### Exercise description
Below are the entries to work from; restate word for word the portion that opens with the line containing "right ear: (68, 87)" and closes with the line containing "left ear: (203, 105)", keeping both.

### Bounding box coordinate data
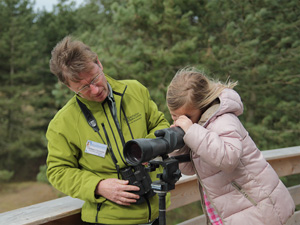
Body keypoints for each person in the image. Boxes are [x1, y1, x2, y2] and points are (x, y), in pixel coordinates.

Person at [46, 36, 170, 225]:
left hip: (156, 212)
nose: (95, 90)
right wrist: (98, 186)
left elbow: (160, 125)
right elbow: (58, 171)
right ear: (68, 87)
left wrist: (146, 149)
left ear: (99, 63)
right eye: (84, 88)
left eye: (95, 78)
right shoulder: (62, 123)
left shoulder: (135, 91)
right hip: (107, 219)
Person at [167, 67, 295, 225]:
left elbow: (229, 159)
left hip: (256, 208)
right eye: (174, 116)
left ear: (203, 105)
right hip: (230, 211)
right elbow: (189, 168)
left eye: (186, 117)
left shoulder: (223, 120)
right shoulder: (197, 129)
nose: (181, 121)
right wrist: (179, 142)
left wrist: (191, 131)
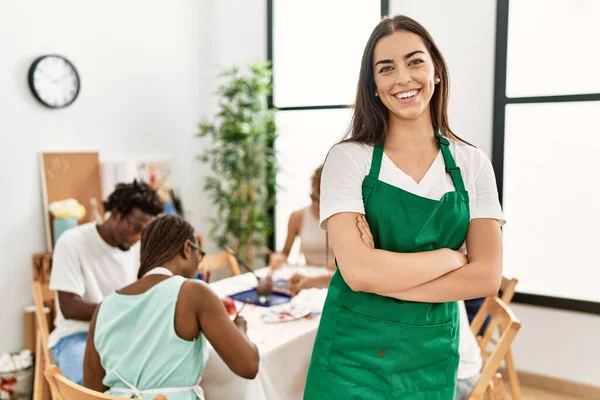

### Response for this exercise
right ear: (68, 87)
left wrist: (146, 149)
left ear: (99, 63)
right eye: (84, 88)
left eye: (95, 78)
right shoulder: (62, 123)
left shoulder: (135, 91)
right hip: (107, 219)
Person at [167, 67, 295, 225]:
left elbow: (229, 159)
left hip: (256, 208)
right eye: (174, 116)
left ear: (203, 105)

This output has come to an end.